A BRM tentou arranjar um bom substituto para Teddy, e logo conseguiu Pieter Reinhardt, o alemão que foram buscar à McLaren, e correria ao lado do sueco Anders Gustafsson. Aqui só correriam com dois carros, mas havia um terceiro carro para alugar a qualquer um que quisesse correr e tivesse dinheiro para completar o orçamento. Brian Hocking, o sul-africano que tinha dado boa conta de si ao serviço de Bob Turner, no ano passado, era o escolhido, já que Turner decidiu libertar das suas obrigações.

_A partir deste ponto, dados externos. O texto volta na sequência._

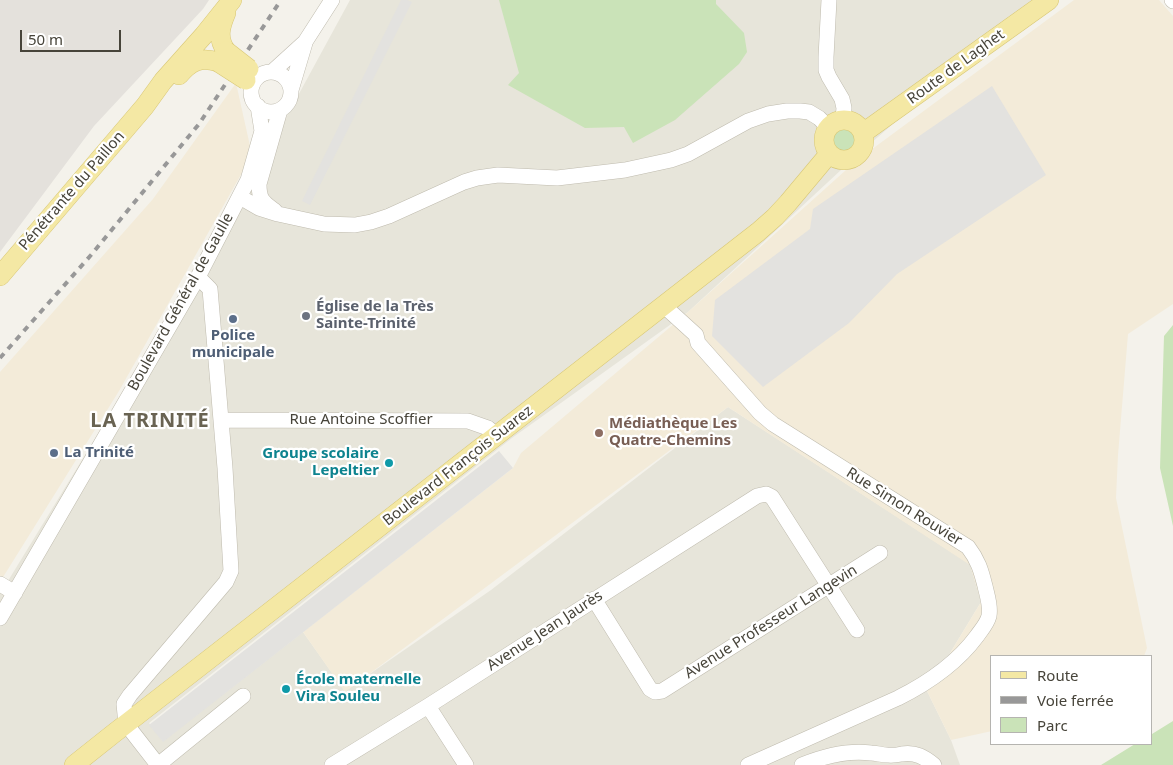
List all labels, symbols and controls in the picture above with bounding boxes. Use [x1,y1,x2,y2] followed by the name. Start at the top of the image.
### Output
[22,20,124,52] scale bar
[904,26,1008,108] street label: Route de Laghet
[28,29,63,49] text: 50 m
[15,128,129,254] street label: Pénétrante du Paillon
[124,210,238,394] street label: Boulevard Général de Gaulle
[316,298,434,333] place label: Église de la Très Sainte-Trinité
[300,310,312,322] marker: Église de la Très Sainte-Trinité
[227,313,239,325] marker: Police municipale
[192,327,274,362] place label: Police municipale
[380,402,536,530] street label: Boulevard François Suarez
[89,409,211,433] district label: LA TRINITÉ
[289,411,433,429] street label: Rue Antoine Scoffier
[609,415,737,450] place label: Médiathèque Les Quatre-Chemins
[593,427,605,439] marker: Médiathèque Les Quatre-Chemins
[64,444,134,462] place label: La Trinité
[262,445,379,480] place label: Groupe scolaire Lepeltier
[48,447,60,459] marker: La Trinité
[383,457,395,469] marker: Groupe scolaire Lepeltier
[843,464,965,550] street label: Rue Simon Rouvier
[681,561,861,683] street label: Avenue Professeur Langevin
[484,587,606,675] street label: Avenue Jean Jaurès
[990,655,1153,745] legend
[1037,665,1079,685] text: Route
[296,671,421,706] place label: École maternelle Vira Souleu
[280,683,292,695] marker: École maternelle Vira Souleu
[1037,690,1114,710] text: Voie ferrée
[1037,715,1068,735] text: Parc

Iria apenas correr quando o pelotão chegasse à Europa, pois queria um patrocinador tão bom que permitisse construir o seu próprio chassis, talvez mais cedo do que pensaria.

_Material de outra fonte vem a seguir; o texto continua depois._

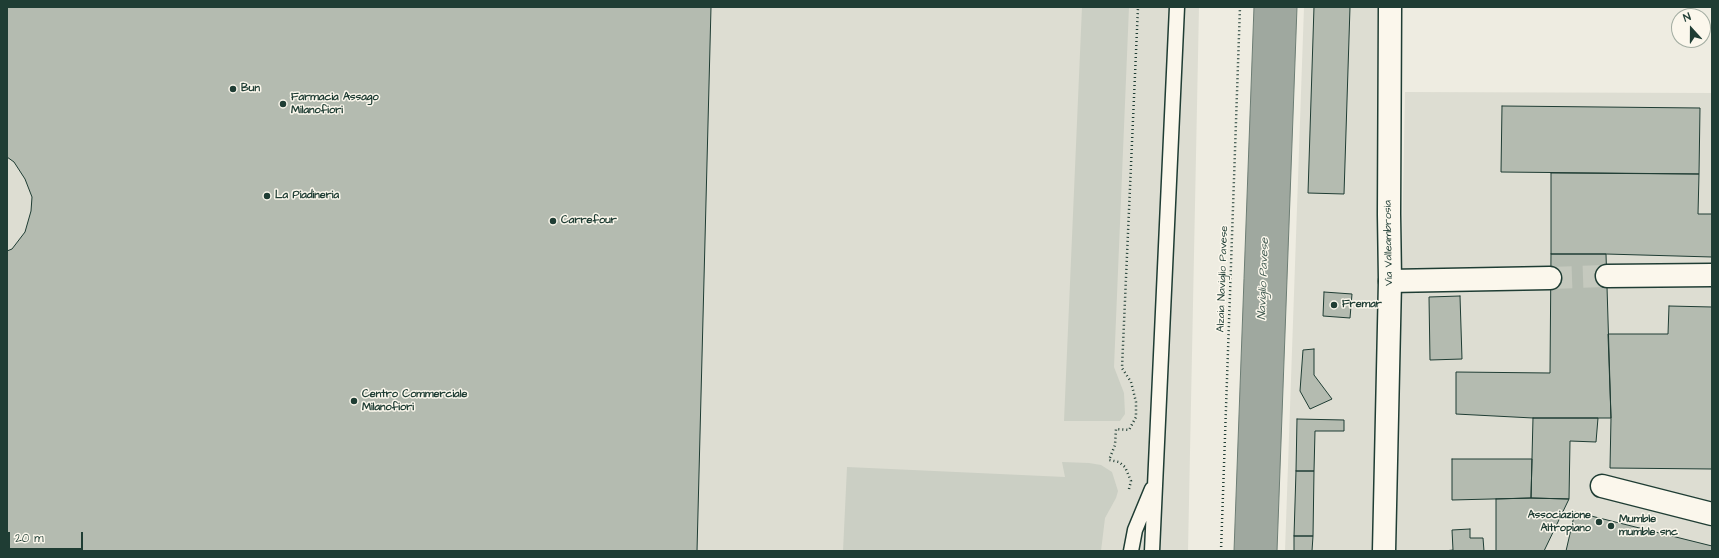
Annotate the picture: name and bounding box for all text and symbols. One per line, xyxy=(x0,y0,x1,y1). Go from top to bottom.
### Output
north arrow xyxy=(1671,8,1711,48)
text: N xyxy=(1681,9,1693,26)
place label: Bun xyxy=(241,82,260,96)
marker: Bun xyxy=(228,84,238,94)
place label: Farmacia Assago Milanofiori xyxy=(291,91,379,117)
marker: Farmacia Assago Milanofiori xyxy=(278,99,288,109)
place label: La Piadineria xyxy=(275,189,339,203)
marker: La Piadineria xyxy=(262,191,272,201)
street label: Via Valleambrosia xyxy=(1382,200,1396,286)
place label: Carrefour xyxy=(561,214,617,228)
marker: Carrefour xyxy=(548,216,558,226)
street label: Alzaia Naviglio Pavese xyxy=(1215,225,1231,333)
water label: Naviglio Pavese xyxy=(1255,238,1273,320)
place label: Fremar xyxy=(1342,298,1382,312)
marker: Fremar xyxy=(1329,300,1339,310)
place label: Centro Commerciale Milanofiori xyxy=(362,388,467,414)
marker: Centro Commerciale Milanofiori xyxy=(349,396,359,406)
place label: Associazione Altropiano xyxy=(1528,509,1591,535)
place label: Mumble mumble snc xyxy=(1619,513,1678,539)
marker: Associazione Altropiano xyxy=(1594,517,1604,527)
marker: Mumble mumble snc xyxy=(1606,521,1616,531)
scale bar xyxy=(10,524,85,550)
text: 20 m xyxy=(15,530,44,547)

Se na Apollo nada se mexeria, com Alexandre Monforte e Phillipp de Villers, bem como a Matra, com Gilles Carpentier e Pierre Brasseur, a Jordan com Antti Kalhola e Pedro Medeiros, e a Ferrari com Toino Bernardini e Patrick Van Diemen, a McLaren ficava com Peter Revson e Jack Thompson, já que Patrick Truffaut estava a caminho da Lamborghini, bem como Michele Guarini, ex-Ferrari. A Temple tinha alinados dois Jordan para alugar e tinha Bob Bedford num dos carros. Para o segundo lugar naquela etapa sul-americana, John Temple iria contratar um piloto local que iria dar aos argentinos um bom motivo para virem aos magotes.
Na Argentina, o nome “Fuchs” parecia ser tudo menos espanhol. Mas naquele país havia enormes comunidades de emigrantes vindos um pouco por toda a Europa. Franceses, Polacos, Italianos, Espanhóis, Jugoslavos, Alemães… estes tinham vindo em magotes ao longo do século XIX e XX para tentarem a sua sorte no Novo Mundo, especialmente após o final da II Guerra Mundial, onde magotes de alemães, de passado altamente duvidoso, tinha chegado ao Novo Mundo, em busca de uma nova vida, e também para esconder de um passado nebuloso… contudo, Normann Fuchs era diferente, pois tinha trabalhado durante anos na Mercedes, nos Grand Prix dos anos 30.
Com a Alemanha devastada e dividida pela guerra, decidiu sair dali em busca de uma vida melhor. Veio para a Argentina em 1947 e seu espanhol já se tinha tornado fulente, apesar do seu sotaque nitidamente germanizado. Tinha ganho a vida a preparar motores ao longo dos anos, abrindo a sua oficina e depois pegando nos V8 da Chevrolet para os construir e melhorar, com a tipica precisão alemã. E assim, os motores Chevy-Fuchs eram tão conhecidos na Argentina como Juan Manuel Fangio ou Froilan Gonzalez.
Mas Fuchs ainda tinha outra coisa: um bom piloto, que sabia guiar e melhorar a performance dos seus carros, especialmente os de Formula 2. Alguns pilotos o tinham conhecido na Temporada Sul-Americana e nas corridas de Buenos Aires e Interlagos do ano anterior, num Jordan-Temple alugado. Quando Normann teve o seu fliho, naqueles últimos dias antes do Natal de 1944, em Estugarda, entre os bombardeamentos aliados naquele final de guerra que todos sabiam estar perdido, não esperava que ele sobrevivesse ao fim da guerra, dada a sua fragilidade. Tinha nascido cinco semanas antes de tempo, entre bombas a caírem na cidade, e quase ninguém esperava muito dele. Mas contrariando tudo e todos, Johann sobreviveu e tornou-se num menino saudável, mesmo tendo sobrevivido uma viagem transatlântica para Buenos Aires, em 1947. E em Buenos Aires, o Johann virou Juan e tornou-se num bom piloto, capaz de guiar qualquer boa máquina. E como Temple e Fuchs eram bons amigos, lhe deu um carro para ele, com o seu pai nas oficinas a afinar o motor durante aquele final de semana, quer aqui, quer no Brasil.